━━ INPUT RECORDS ━━

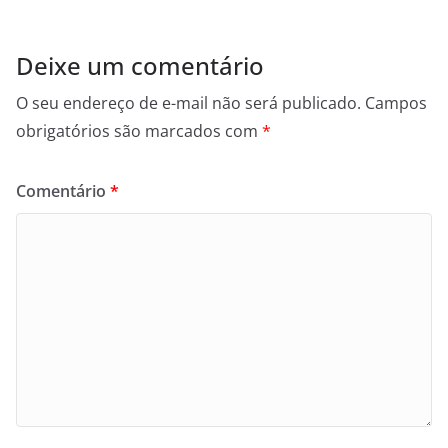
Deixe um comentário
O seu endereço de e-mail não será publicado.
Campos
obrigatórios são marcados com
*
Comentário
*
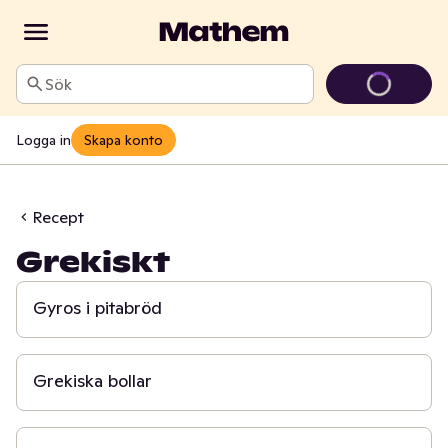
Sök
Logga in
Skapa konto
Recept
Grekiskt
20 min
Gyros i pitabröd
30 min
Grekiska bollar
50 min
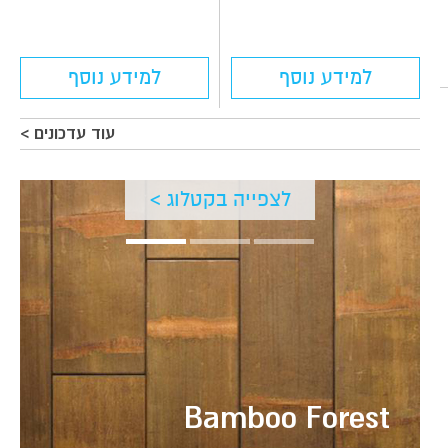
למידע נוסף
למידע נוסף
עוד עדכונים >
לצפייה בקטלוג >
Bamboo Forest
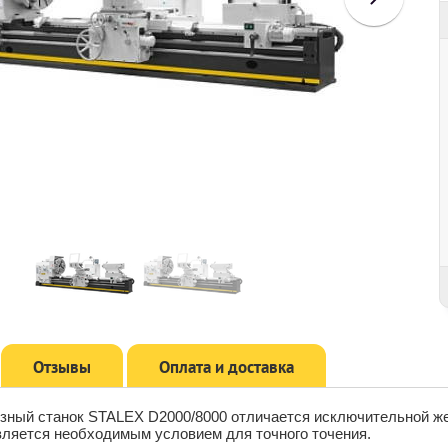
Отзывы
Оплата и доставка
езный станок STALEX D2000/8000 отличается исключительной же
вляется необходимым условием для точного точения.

━━━
━━ INPUT RECORDS ━━

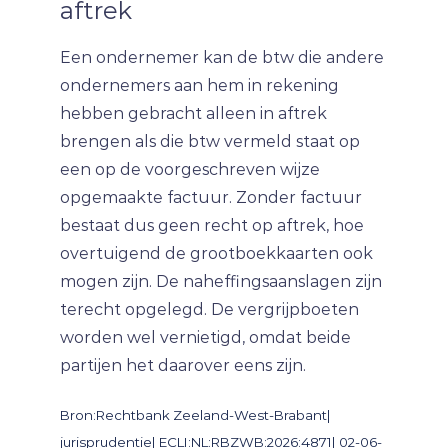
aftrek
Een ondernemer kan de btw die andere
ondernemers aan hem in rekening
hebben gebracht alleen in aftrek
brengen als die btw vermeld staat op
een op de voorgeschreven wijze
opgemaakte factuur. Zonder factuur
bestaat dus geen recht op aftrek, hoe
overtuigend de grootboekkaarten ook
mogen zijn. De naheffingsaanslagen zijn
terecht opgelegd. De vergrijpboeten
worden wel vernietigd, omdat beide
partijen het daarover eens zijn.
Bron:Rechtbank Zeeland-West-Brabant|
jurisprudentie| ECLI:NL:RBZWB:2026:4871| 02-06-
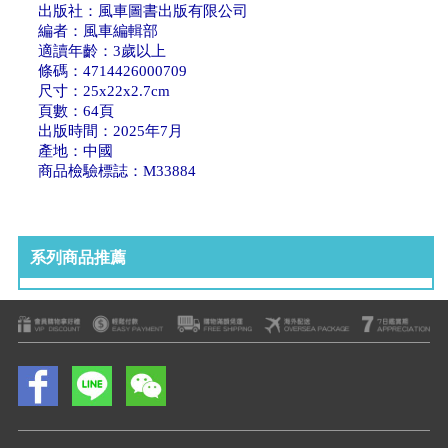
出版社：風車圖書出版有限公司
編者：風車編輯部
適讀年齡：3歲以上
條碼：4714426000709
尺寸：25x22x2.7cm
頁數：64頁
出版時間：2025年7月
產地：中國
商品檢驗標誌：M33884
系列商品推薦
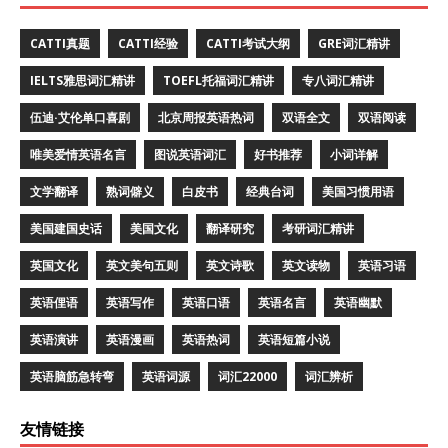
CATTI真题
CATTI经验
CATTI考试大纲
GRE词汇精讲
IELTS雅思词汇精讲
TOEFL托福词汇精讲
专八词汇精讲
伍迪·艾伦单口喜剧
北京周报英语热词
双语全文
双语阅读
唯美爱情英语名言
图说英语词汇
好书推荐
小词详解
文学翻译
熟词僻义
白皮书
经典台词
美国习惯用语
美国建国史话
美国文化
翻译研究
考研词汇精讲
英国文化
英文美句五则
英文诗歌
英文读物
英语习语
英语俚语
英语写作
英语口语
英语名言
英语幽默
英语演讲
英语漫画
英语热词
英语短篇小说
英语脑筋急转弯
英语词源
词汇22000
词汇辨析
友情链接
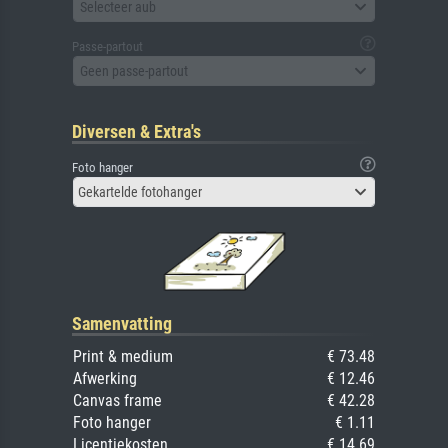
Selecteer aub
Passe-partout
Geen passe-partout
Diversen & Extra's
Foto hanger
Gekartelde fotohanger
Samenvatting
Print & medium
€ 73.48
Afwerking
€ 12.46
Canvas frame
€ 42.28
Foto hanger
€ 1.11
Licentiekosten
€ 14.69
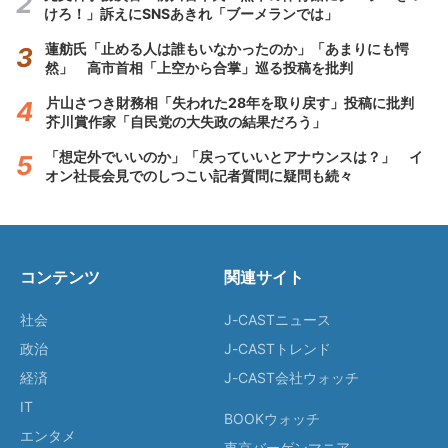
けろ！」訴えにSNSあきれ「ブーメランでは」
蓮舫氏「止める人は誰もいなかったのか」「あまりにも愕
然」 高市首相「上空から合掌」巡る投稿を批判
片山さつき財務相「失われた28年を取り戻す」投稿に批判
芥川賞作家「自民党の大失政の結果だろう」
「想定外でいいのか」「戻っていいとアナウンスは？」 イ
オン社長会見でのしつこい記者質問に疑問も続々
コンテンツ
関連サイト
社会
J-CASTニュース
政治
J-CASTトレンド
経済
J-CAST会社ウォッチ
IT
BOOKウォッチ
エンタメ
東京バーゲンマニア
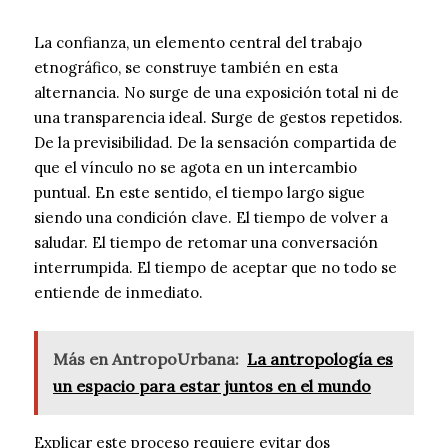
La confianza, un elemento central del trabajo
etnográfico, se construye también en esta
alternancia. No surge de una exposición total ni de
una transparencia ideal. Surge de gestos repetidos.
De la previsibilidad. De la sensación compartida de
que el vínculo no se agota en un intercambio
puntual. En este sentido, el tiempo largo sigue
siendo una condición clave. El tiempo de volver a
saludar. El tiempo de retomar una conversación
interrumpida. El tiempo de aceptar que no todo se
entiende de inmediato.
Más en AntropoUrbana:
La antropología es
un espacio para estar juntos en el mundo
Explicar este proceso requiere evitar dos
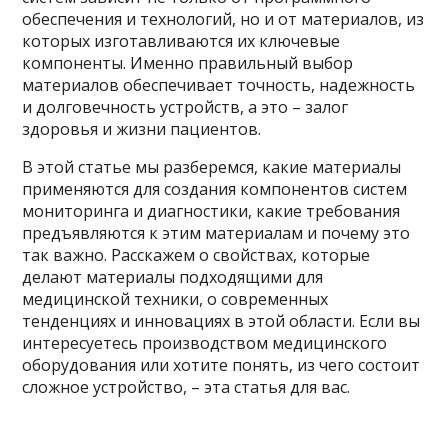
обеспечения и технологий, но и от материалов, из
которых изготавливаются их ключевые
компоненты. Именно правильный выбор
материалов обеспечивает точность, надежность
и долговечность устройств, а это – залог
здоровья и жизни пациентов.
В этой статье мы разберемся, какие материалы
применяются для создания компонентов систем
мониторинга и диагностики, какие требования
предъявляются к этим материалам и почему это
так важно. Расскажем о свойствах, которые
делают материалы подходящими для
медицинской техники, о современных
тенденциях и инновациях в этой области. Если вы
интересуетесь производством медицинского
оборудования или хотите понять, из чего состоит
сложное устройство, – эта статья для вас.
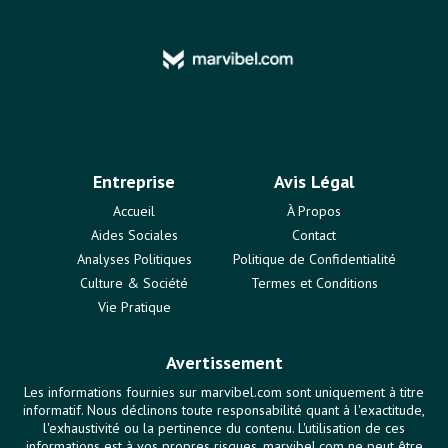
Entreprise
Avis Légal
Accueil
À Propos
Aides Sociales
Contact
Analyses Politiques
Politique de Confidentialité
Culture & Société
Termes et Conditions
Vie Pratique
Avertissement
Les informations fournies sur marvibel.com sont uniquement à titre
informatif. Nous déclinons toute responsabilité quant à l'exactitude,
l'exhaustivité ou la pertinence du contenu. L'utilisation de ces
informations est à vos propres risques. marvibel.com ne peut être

━━━

* _TASK GOAL_:
Transcribe exactly the lines above, beginning at the one with "interrumpida. El tiempo" and going up to and including the one with "которых изготавливаются их ключевые". Pictures do not belong in the copy.

* _EXERCISE ANSWER_:
interrumpida. El tiempo de aceptar que no todo se
entiende de inmediato.
Más en AntropoUrbana:
La antropología es
un espacio para estar juntos en el mundo
Explicar este proceso requiere evitar dos
обеспечения и технологий, но и от материалов, из
которых изготавливаются их ключевые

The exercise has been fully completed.